##### Verilen Metin
Hayatımda gerçek bir uyuşturucuyu ilk kez Polis Akademisi 4. Sınıfındaki “Kriminalistik” dersinde görmüştüm. Kriminalistik; bilimsel polis metotlarıyla, suçluların ardında bıraktığı izleri değerlendirerek suçluların bilimsel yöntemlerle tespitini ve işledikleri suçların aydınlatılmasını sağlar. Zaman zaman değil çoğu zaman “Kriminoloji” ile “Kriminalistik” kavramları birbiri ile karıştırılmaktadır. Her ikisinin de Latince “crime” kelimesinden türetilmiş olması bunun başlıca sebebidir. Kriminalistik bilim değil, suçu aydınlatmak için çeşitli bilimlerin desteğini alan bir tekniktir. Krimanalistiğe Türkçe karşılık olarak “İz Bilimi” denir.
Kriminalistik ve Kriminoloji
Kriminoloji ise “Suç Bilimi” anlamına gelir. Bu bilim suç eyleminden sonra ortaya çıkmış “suç, suçlu ve mağdurları” inceleyerek insanların neden suç işlediğini anlamaya çalışır. Böylece suç bilimi, “suç önleme ve denetleme stratejilerini” geliştirir. Toplumun maksimum seviyede suçtan korunması için gerekli önerilerde bulunur.
Polis Akademisi öğrencisi olmadan evvel geçen yaşamımda çevremde uyuşturucu kullanan birisi ile hiçbir zaman karşılaşmadım. Uyuşturucu kullanan ve bahseden bir arkadaş çevrem hiç olmadı. Çevremde uyuşturucu olmaması, gençlik yıllarımda uyuşturucu ile hiç karşılaşmamış yaşamım sayesinde, elbette bağımlılık riski olmayan bir sonuca vardım. İşte kriminoloji bilimi aynı zamanda, bu çevresel faktörleri inceleyerek insanların suça bulaşmadan nasıl yaşadıklarını da inceliyor.
##########
» **Görev Yönergesi**
Kriminalistik ile kriminoloji farkını anlatan metni, son cümlesinden sonra aynı anlatımla sürdürün.
##### Sağlanan Kayıtlar
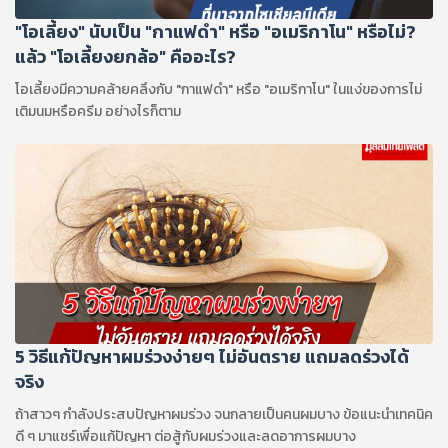
"โอเลี้ยง" นับเป็น "กาแฟดำ" หรือ "อเมริกาโน" หรือไม่?
แล้ว "โอเลี้ยงยกล้อ" คืออะไร?
โอเลี้ยงมีความคล้ายคลึงกับ "กาแฟดำ" หรือ "อเมริกาโน" ในแง่ของการไม่
เติมนมหรือครีม อย่างไรก็ตาม
5 วิธีแก้ปัญหาผมร่วงง่ายๆ ไม่อันตราย แถมลดร่วงได้
จริง
ถ้าสาวๆ กำลังประสบปัญหาผมร่วง จนกลายเป็นคนผมบาง ข้อแนะนำเทคนิค
ดี ๆ มาแชร์เพื่อแก้ปัญหา ต่อสู้กับผมร่วงและลดอาการผมบาง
##########
» **Yanıt Alanı**
1996 yılında Polis Akademisi’nden mezun olduktan sonra, 1997 yılı Kasım ayında İstanbul Narkotik Şube Müdürlüğü’nde göreve başladım. İz bilimi sayesinde, ekip arkadaşlarımla birlikte sayısız kez başarılı operasyonlar yaptım. Elime aldığım uyuşturuculara eldivensiz dokunmamam gerektiğini teoride bilirken, pratikte yaşadım. Böylece deri gözeneklerimden uyuşturucu ile vücudumun buluşmasını engelleyerek bağımlılık riskini, gençliğimde çevremin temizliği sayesinde ortadan kaldırdığım gibi profesyonel mesleğimde de ortadan kaldırdım. Aynı zamanda Kriminalistik çalışmalarının kafasının karışmaması için, uyuşturucuya temas edip iz bırakanların parmak izlerinin bulunmasını kolaylamak adına kendi izlerimi, elime aldığım suç delillerinin üzerine hiç bırakmadım.
Bir polis, operasyon öncesi ve sonrası her şeyi en ince ayrıntısına kadar düşünmek zorundadır. Buna; şüpheci olup hayatta kalmak, delillerin yol göstericiliğini anında kavramak, uyuşturucunun tadına bakmamak gibi yüzlerce konu dâhildir. Uyuşturuculu durumların polisliğini yapmak zordur. Elde edilen uyuşturucular her zaman delil anlamına gelir. Elde edilen her delil ise aynı zamanda başka delillere ulaşmanın da bir aracıdır. En az bir insan ile ilişkili olan her delil, o kişinin “şüpheli”, devamında ise “suçlu” olmasını sağlar.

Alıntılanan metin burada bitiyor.